Se promener dans la neige, travailler, mendier, &c

Je me disais tantôt, en glissant lentement sur la neige au Puy de Mercou, avec les chiens – Capou suivait la trace de mes skis, car il est trop petit pour affronter les amas de plus de vingt centimètres, tandis qu’Iris, plus alerte et plus haute sur pattes, folâtrait gaiement de-ci de-là – scène assurément bucolique et champêtre, bien qu’on soit au mois de mars, et qu’il neigeait gentiment mais fermement sur les hauts-plateaux – et donc ainsi parcourant les sentiers sous les sapins blancs, je me disais que je pourrais tout aussi bien me contenter d’une vie de ce genre, celle que je vis en ce moment : se lever tard, lire un peu, écouter de la musique, déjeuner puis faire la sieste, puis aller skier avec les chiens, &c. (ne sais pas vraiment ce que je fais ensuite : rêvasser probablement, songer aux péripéties de mon prochain bouquin, laisser mûrir les choses, si tant est qu’elle donne un de ces jours des fruits).

Je lis cet article dans le journal Sud-Ouest, mais j’aurais pu le lire dans n’importe quel journal : le cas d’un certain Gilles L., devenu par la grâce des temps un héros d’aujourd’hui, Gilles, qui, privé d’emploi depuis bientôt 3 ans, se poste tous les matins à l’heure où blanchit la campagne lorraine au beau milieu d’une autoroute empruntée par les employeurs et les travailleurs, muni d’un panneau au message simple : “Je veux travailler”, suivi de son numéro de téléphone.
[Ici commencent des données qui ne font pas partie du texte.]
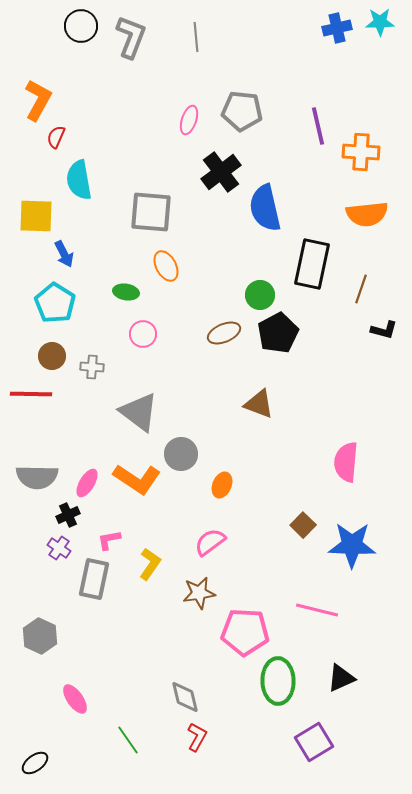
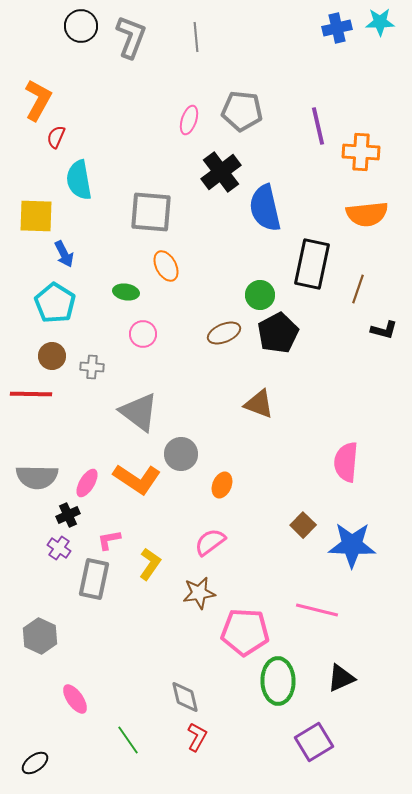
brown line at (361, 289): moved 3 px left
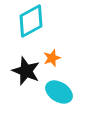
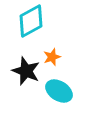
orange star: moved 1 px up
cyan ellipse: moved 1 px up
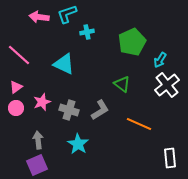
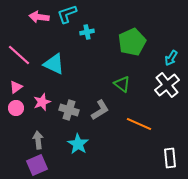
cyan arrow: moved 11 px right, 2 px up
cyan triangle: moved 10 px left
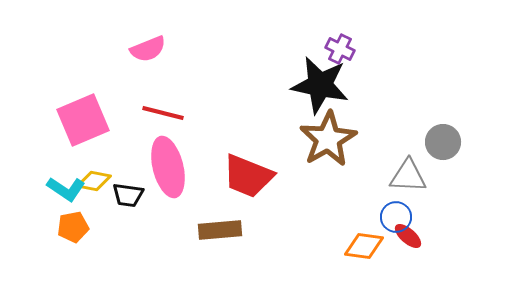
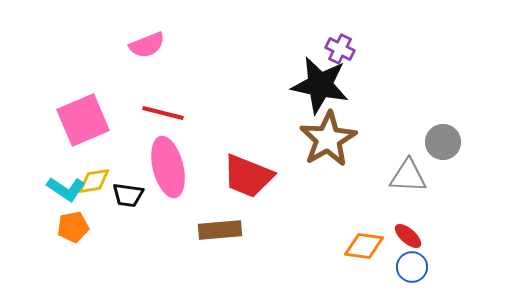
pink semicircle: moved 1 px left, 4 px up
yellow diamond: rotated 20 degrees counterclockwise
blue circle: moved 16 px right, 50 px down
Le journal précise que Gilles L. n’a pas véritablement de difficultés financières, il ne cherche pas du travail pour obtenir une rémunération, non, son désir est pur, il veut juste travailler. Les lecteurs sont touchés, cette histoire d’aujourd’hui ravit les esprits, et redonne du baume au cœur, et peut-être du cœur à l’ouvrage, les employeurs seront heureux à leur tour, une forme de fierté aussi, on ne sait pas bien pourquoi, mais on se sent mieux, les lecteurs en tous cas se sentent mieux et l’écrivent en commentaires, courage, respect, ténacité, et surtout, non, il ne doit pas avoir honte, c’est bien les autres, ceux qu’on connaît, qui fuient au contraire quand on leur propose un emploi, c’est ceux-là qui devraient avoir honte, bien entendu, &c &c &c.
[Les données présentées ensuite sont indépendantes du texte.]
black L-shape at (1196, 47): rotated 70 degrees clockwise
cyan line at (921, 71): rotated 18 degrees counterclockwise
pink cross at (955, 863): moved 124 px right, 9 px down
Ça me rappelle quand j’ai fait la manche, c’était à Cahors, il y a bien longtemps car j’avais à peine vingt ans, et même plutôt dix-huit, en face de la cathédrale, il faisait une chaleur, et puis une autre fois, sur le port de Santander, devant l’embarcadère pour Plymouth, même que plus tard j’en ai fait une chanson, oui, parce que bon, le plus important dans tout cela, c’est le récit qu’on peut tirer de ces choses-là, ces récits, lesquels, qu’on les raconte ou pas, finissent s’entremêlant par tisser la trame d’une culture n’est-ce pas. Le monde dans lequel on vit, les récits dans lesquels on baigne, le sordide et l’héroïque – quelle misère.

À part ça, on est vendredi, déjà en mars, et il neige à tout rompre, maintenant que les touristes sont partis, ou en partance, l’hiver commence, il commence juste pour nous, habitants les montagnes à l’année, et quand il neige ainsi, tout est très relatif, soudainement toute importance s’effondre en futilité,  la montagne immensément blanche vous rappelle à la saine humilité – rien, presque rien : oublions.